Variable Capital Companies: A New Corporate Structure for Investment Funds
It’s been a year since the Variable Capital Company (VCC) structure was launched in Singapore, and as of November 2020, 177 VCCs have been registered according to the Accounting & Corporate Regulatory Authority (ACRA), with close to 65% of new VCCs under an umbrella fund scheme and close to 70% of funds managed by Singapore-based fund managers. There are signals that the Monetary Authority of Singapore (MAS) may soon relax requirements to accommodate single-family office structures that will allow high net-worth families to participate in the VCC scheme, and we are therefore likely to see even more new VCCs being set up each month in Singapore.
The VCC scheme have been touted as a potential “game changer for Singapore” by many market observers, and it could well solidify Singapore’s status as a hub for international fund management while creating new jobs in the republic.
Indeed, since the introduction of the VCC structure, the wealth and asset management industry in Singapore has been abuzz with excitement and activity. You may have heard about people talking about VCCs, and you may be wondering what the fuss is all about. Here’s a quick look at the VCC structure, and what you should know about setting up one.
What is a VCC?
The quick and simple answer: a VCC is a new corporate entity for investment funds.
Under the VCC structure, several collective investment schemes (both open-end and closed-end schemes) can be established as a standalone or umbrella entity with several sub-funds. This new corporate entity structure will provide an alternative to existing structures in Singapore for investment funds, i.e. limited partnerships, unit trusts and investment companies.
One of the key advantages of a VCC is the use of an umbrella structure for funds. This way, you can create multiple sub-funds that share a board of directors and service providers like the same fund manager, auditor, accountant etc. You can also consolidate general meetings and only need to submit one set of accounts for tax returns.
The VCC structure offers a number of advantages:
Flexibility: you have the flexibility in the issuance and redemption of shares, and the ability to pay dividends out of net assets (instead of profits). You can also choose between open-ended and close-ended fund options.
Re-domicile funds from overseas: Overseas investment funds with compatible structures can be re-domiciled by transferring existing registration to Singapore as VCCs.

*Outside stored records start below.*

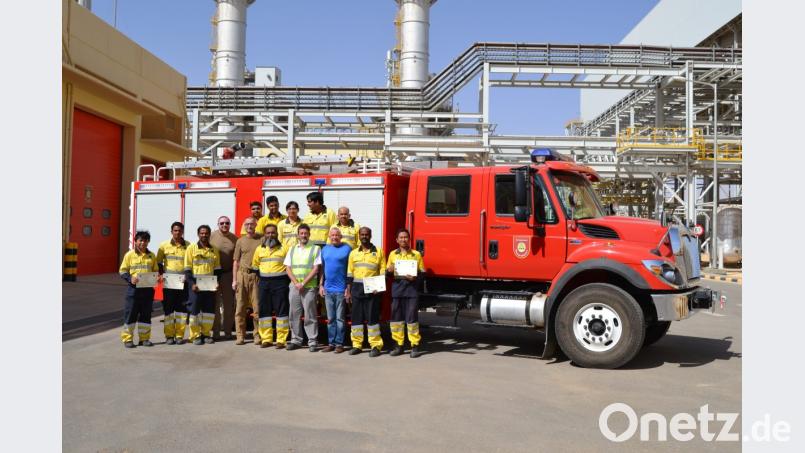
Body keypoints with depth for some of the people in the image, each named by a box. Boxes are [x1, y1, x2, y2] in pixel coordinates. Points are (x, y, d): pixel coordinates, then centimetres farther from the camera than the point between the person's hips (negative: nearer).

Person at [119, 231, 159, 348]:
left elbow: (156, 271, 16)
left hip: (147, 289, 3)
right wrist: (130, 278, -16)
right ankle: (127, 338, 9)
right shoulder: (129, 255, 1)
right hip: (133, 288, -3)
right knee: (130, 313, 0)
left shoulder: (152, 256, 10)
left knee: (146, 314, 7)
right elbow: (123, 271, 2)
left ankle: (144, 338, 16)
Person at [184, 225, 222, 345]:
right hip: (196, 284, -3)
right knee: (195, 309, -3)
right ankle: (195, 336, 5)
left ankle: (206, 334, 15)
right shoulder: (191, 248, 0)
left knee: (209, 309, 4)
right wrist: (192, 283, -13)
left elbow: (217, 269, 14)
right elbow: (187, 269, -3)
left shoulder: (214, 250, 11)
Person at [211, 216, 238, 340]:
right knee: (215, 303, 3)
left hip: (229, 274, 2)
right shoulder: (211, 236, -2)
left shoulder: (234, 239, 6)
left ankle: (228, 330, 16)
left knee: (229, 303, 7)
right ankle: (215, 331, 11)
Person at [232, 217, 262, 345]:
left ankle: (258, 335, 7)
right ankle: (240, 335, 9)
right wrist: (234, 280, 3)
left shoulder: (261, 240, 5)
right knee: (240, 307, 3)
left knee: (257, 307, -1)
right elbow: (236, 261, 10)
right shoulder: (240, 241, 10)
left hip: (257, 275, -2)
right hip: (242, 275, 2)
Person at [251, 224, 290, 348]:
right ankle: (266, 339, 13)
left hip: (280, 283, -3)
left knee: (281, 310, -4)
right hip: (264, 283, 4)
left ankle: (281, 340, 0)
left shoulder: (284, 248, 3)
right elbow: (255, 266, 20)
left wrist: (288, 281, -4)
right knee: (264, 310, 5)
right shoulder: (259, 249, 13)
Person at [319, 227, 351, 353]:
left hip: (341, 289, -4)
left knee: (340, 318, 2)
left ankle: (339, 343, 8)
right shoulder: (325, 249, 11)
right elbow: (322, 268, 15)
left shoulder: (346, 249, -4)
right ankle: (331, 343, 16)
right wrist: (321, 285, 9)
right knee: (330, 318, 10)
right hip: (328, 289, 5)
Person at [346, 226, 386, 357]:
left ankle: (376, 345, 2)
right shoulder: (353, 253, 13)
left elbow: (383, 272, 1)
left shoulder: (378, 252, 3)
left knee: (372, 317, -3)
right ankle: (356, 345, 12)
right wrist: (348, 290, 7)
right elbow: (350, 273, 13)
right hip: (357, 288, 4)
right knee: (356, 317, 5)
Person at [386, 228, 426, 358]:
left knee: (412, 317, -4)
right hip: (397, 287, 3)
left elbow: (422, 272, 5)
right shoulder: (393, 254, 13)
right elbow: (387, 271, 17)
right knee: (396, 317, 4)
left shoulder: (416, 254, 5)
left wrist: (415, 277, -14)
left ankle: (415, 345, 3)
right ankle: (398, 345, 14)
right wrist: (389, 270, -5)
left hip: (411, 288, -3)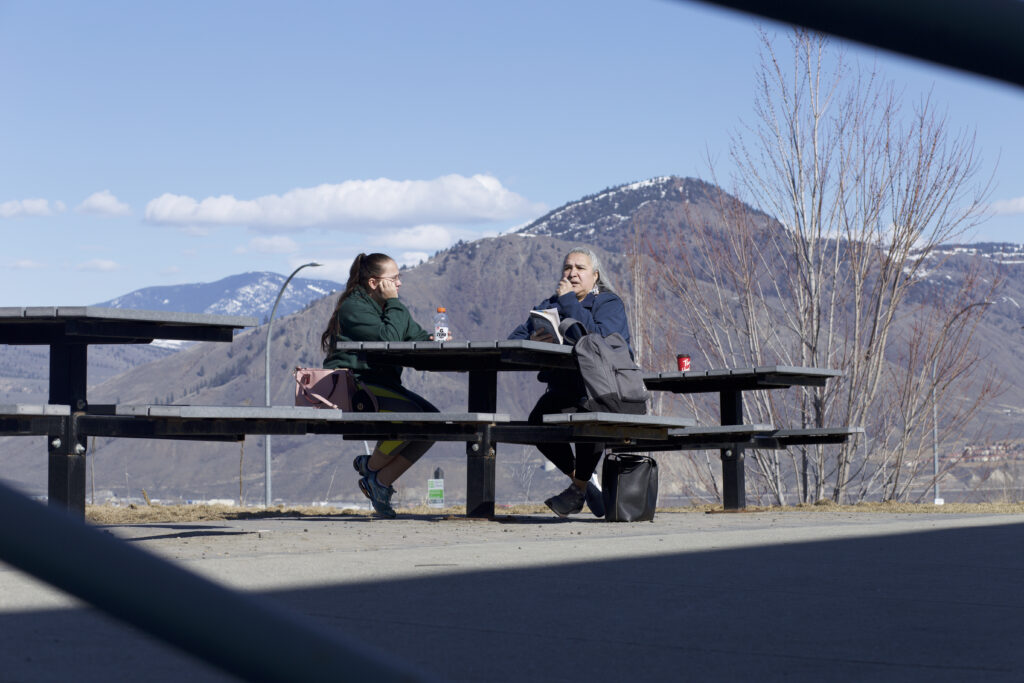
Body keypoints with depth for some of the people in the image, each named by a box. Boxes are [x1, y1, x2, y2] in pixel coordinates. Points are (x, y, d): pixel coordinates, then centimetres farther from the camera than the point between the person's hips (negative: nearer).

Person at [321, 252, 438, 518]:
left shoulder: (391, 307, 17)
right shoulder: (353, 308, -11)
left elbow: (416, 337, 13)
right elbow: (388, 339, -23)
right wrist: (393, 304, -14)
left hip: (383, 387, 9)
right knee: (412, 413, -30)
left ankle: (382, 480, -6)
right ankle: (372, 466, -6)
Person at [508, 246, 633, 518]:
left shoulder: (609, 303, 2)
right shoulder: (549, 305, 17)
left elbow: (601, 338, -20)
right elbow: (514, 339, 8)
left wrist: (569, 302, -15)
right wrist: (531, 342, -16)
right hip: (562, 391, 4)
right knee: (539, 419, -26)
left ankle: (579, 488, -12)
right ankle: (579, 477, -3)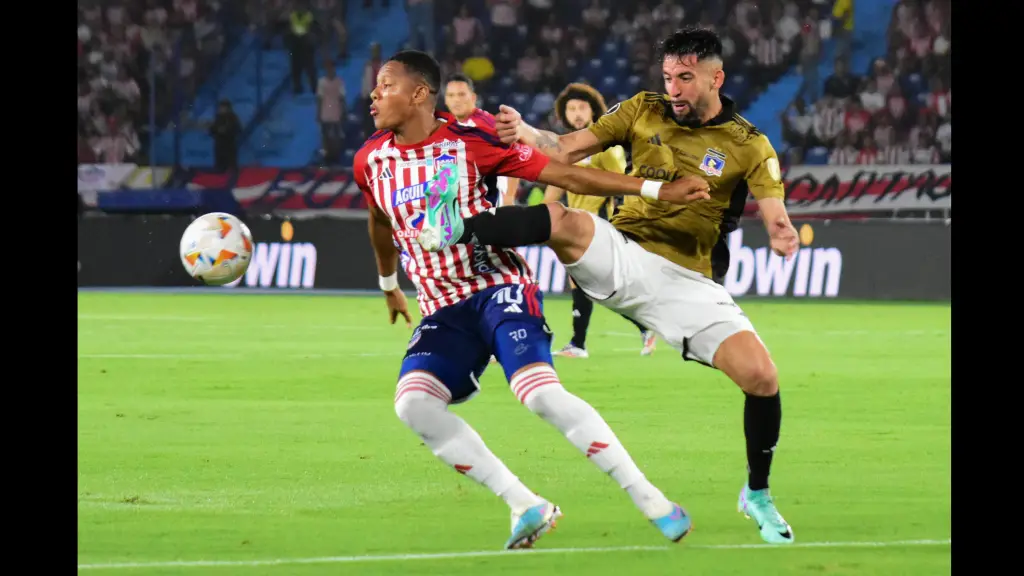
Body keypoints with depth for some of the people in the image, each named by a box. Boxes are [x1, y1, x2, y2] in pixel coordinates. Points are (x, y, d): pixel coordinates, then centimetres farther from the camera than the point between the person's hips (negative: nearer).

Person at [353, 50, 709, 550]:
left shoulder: (468, 141, -8)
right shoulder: (371, 161, 6)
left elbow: (560, 173, -7)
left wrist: (655, 190, -10)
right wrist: (389, 284, 41)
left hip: (499, 289, -4)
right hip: (442, 312, 5)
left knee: (539, 391, -27)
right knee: (412, 401, -22)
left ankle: (651, 502, -18)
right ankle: (525, 506, -16)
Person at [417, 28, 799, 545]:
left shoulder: (748, 146, 1)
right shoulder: (644, 111, 7)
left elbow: (775, 216, -8)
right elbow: (565, 151, 6)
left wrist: (783, 234, -32)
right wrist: (527, 133, -15)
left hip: (686, 282, -1)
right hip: (620, 257, 1)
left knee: (761, 377, -13)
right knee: (563, 222, -33)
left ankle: (757, 495, 9)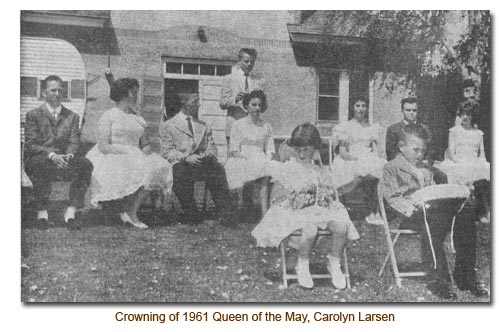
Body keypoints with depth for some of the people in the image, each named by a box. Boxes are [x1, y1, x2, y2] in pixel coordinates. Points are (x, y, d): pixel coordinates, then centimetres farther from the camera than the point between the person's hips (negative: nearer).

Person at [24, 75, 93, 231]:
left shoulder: (72, 117, 17)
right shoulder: (33, 115, 8)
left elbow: (73, 142, 6)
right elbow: (30, 144, -3)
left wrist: (69, 155, -18)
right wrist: (51, 155, -21)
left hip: (63, 160, 3)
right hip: (37, 160, -2)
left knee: (85, 164, -28)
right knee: (42, 163, -39)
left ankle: (71, 211, -25)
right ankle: (42, 212, -27)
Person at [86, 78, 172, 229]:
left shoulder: (137, 117, 21)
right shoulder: (108, 116, 0)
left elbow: (144, 144, 16)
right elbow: (103, 147, -11)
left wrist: (147, 149, -8)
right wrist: (127, 152, -19)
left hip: (134, 158, 6)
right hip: (110, 159, -6)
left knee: (159, 166, -22)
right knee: (140, 170, -33)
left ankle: (131, 212, -22)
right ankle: (130, 213, -16)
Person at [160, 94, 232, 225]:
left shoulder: (204, 126, 28)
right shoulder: (167, 126, 14)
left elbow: (211, 146, 22)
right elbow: (167, 151, 3)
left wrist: (210, 154, -4)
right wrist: (186, 158, -14)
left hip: (204, 161, 2)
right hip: (181, 163, -2)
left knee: (217, 169, -33)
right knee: (180, 173, -39)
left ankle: (224, 214, -35)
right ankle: (190, 213, -21)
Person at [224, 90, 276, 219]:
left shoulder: (266, 127, 18)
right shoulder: (238, 125, 8)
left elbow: (269, 150, 13)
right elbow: (234, 150, 2)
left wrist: (267, 160, -8)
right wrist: (245, 158, -15)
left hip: (261, 161, 2)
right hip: (242, 159, -2)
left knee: (266, 177, -32)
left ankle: (265, 212, -37)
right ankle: (247, 210, -16)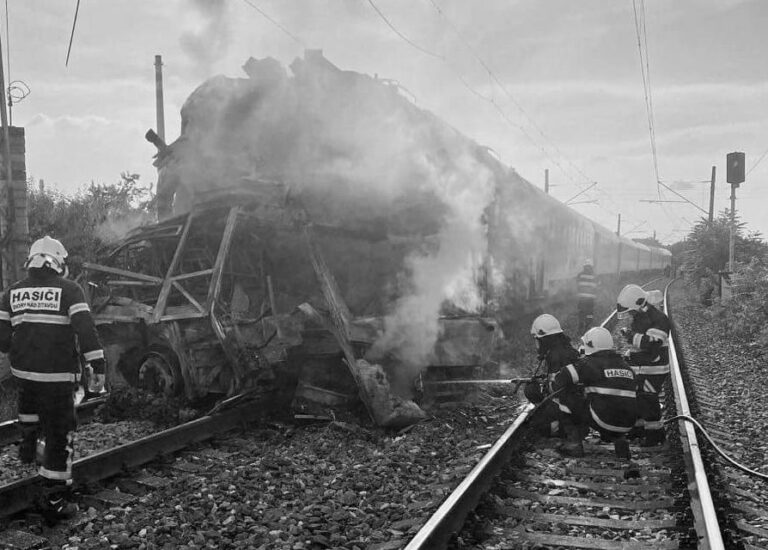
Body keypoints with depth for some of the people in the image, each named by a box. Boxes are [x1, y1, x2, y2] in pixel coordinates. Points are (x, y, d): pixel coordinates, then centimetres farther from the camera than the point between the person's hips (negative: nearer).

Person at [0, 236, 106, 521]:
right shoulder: (69, 289, -7)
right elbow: (85, 329, -17)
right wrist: (97, 366, -14)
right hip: (58, 374, -5)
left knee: (29, 401, 39)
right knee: (59, 435, 2)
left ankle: (27, 448, 49)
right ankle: (54, 501, 4)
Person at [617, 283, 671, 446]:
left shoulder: (658, 319, -19)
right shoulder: (638, 317, 11)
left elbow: (652, 344, -31)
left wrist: (631, 335, -25)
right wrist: (627, 357, 13)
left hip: (654, 370, -9)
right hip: (639, 369, 9)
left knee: (648, 402, -5)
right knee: (635, 399, 14)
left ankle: (656, 434, 8)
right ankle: (639, 427, 30)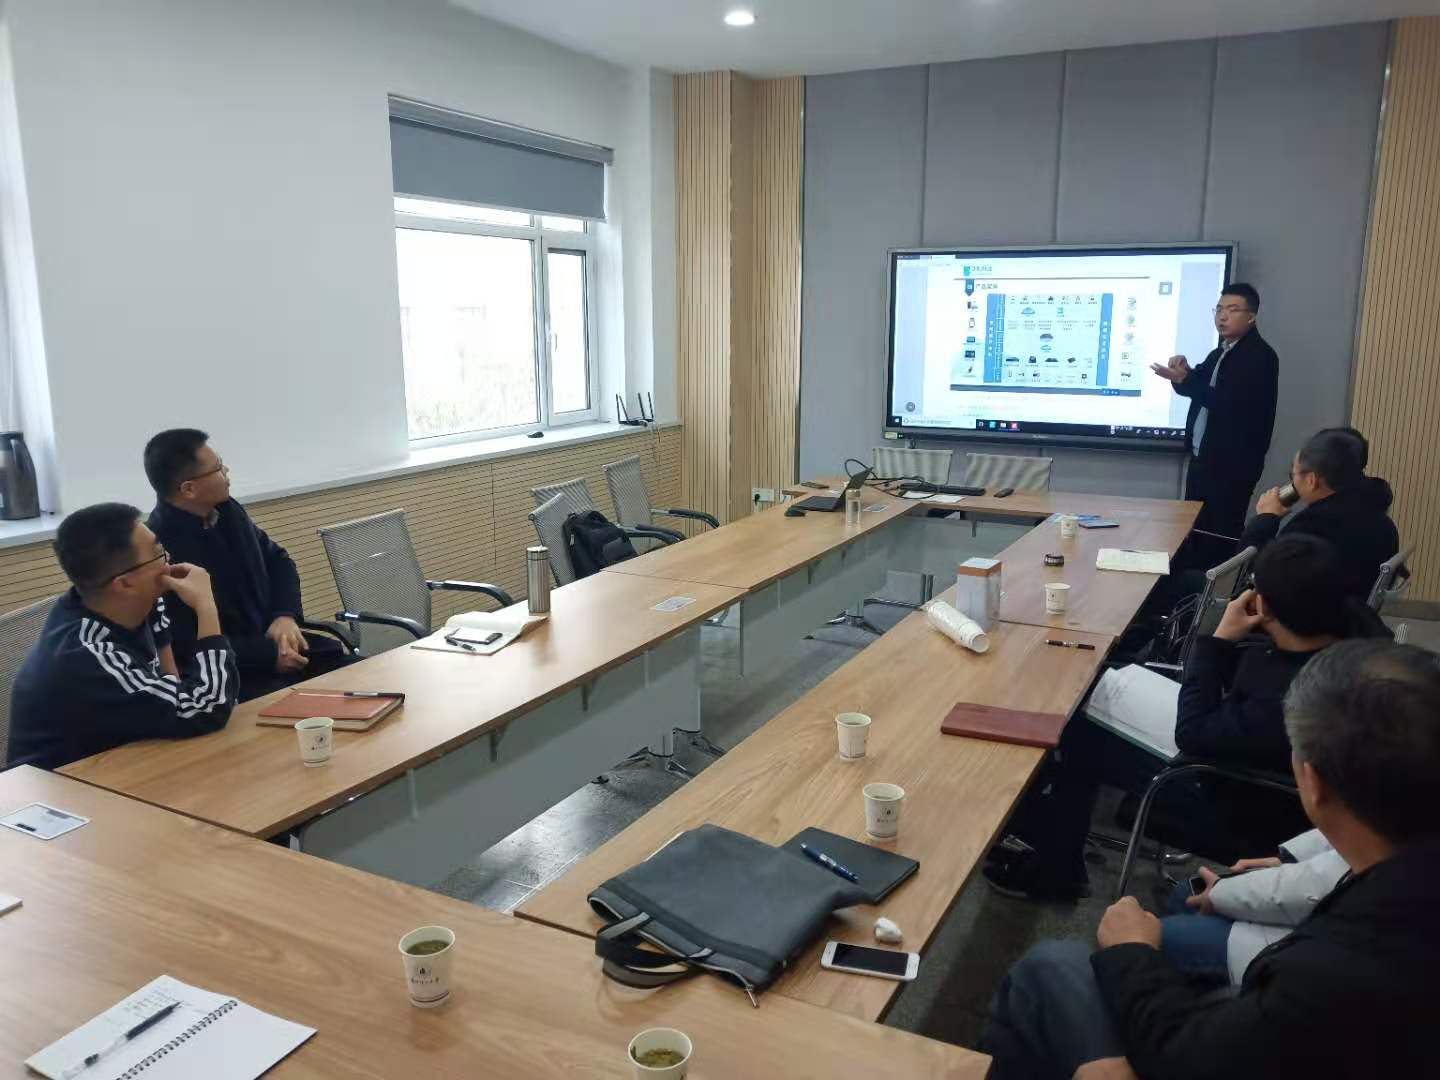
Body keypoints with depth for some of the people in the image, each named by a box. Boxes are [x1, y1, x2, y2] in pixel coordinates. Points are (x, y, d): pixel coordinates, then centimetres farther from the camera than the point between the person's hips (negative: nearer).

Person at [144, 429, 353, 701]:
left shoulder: (227, 510, 4)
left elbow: (278, 560, 17)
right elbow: (188, 644, -22)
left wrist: (285, 615, -2)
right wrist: (269, 656, -20)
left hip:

Discretion: VCCs offer privacy for investors and shareholders since they are not required to publish financial statements and share investor/shareholder registers to the public.
Tax incentives: All VCCs are treated as companies under the Companies Act for the purpose of income tax. As such, they enjoy the same tax incentives and tax deductions as Singapore companies. An umbrella VCC will only need to file a single corporate income tax return regardless of the number of sub-funds under the umbrella VCC; furthermore the conditions for tax exemption under Sections 13R and 13X of the Income Tax Act are applied to umbrella VCCs instead of individual sub-funds.
Government subsidy (VCC Grant): The Monetary Authority of Singapore (MAS) launched a VCC Grant Scheme to defray the costs involved in incorporating and establishing a VCC by co-funding up to 70% of eligible expenses paid to Singapore-based service providers up to a cap of $450,000. Eligible expenses include fees paid to fund administrators, legal fees, tax advisory, and corporate secretarial fees.
How to set up a VCC
A VCC can be incorporated with only one shareholder. There are no limits to the number of shareholders a VCC can have.
Registering a VCC is no different from any other business entity: you first choose and register a name for the VCC via the VCC Portal. Once the name application is approved, the name will be reserved for 120 days during which the VCC must be incorporated within this period.
The next stage is to appoint the officers of the VCC, namely:
Director: every VCC should have at least 1 director who is ordinarily resident in Singapore. Every VCC should also have at least 1 director (who can be the same person ordinarily residing in Singapore) who is either a Qualified Representative under the VCC Act, or a director of its fund manager.
Company Secretary: like any other company in Singapore, a VCC must appoint a secretary within 6 months from the date of its incorporation. The sole director of a VCC and the company secretary cannot be the same person.
Auditor: an auditor must be appointed within 3 months of the VCC’s incorporation.
Fund Manager: every VCC must appoint a Permissible Fund Manager, i.e. a fund manager that is licensed or regulated by the MAS. You would be required to provide the Permissible Fund Manager’s Unique Entity Number (UEN), full name, address of the fund manager’s principal place of business and country of incorporation when submitting your application to incorporate the VCC.
In addition, the following information would need to be provided:
Details of subscribers (including identification/passport numbers, name of subscriber and email address)
Registered office address and opening hours
Copy of Constitution; and
Financial Year End (FYE) to determine when the VCC’s corporate filing and taxes are due.
The fee for incorporating a VCC is SGD 8,000 and will typically take between 14 and 60 days for the application to be processed.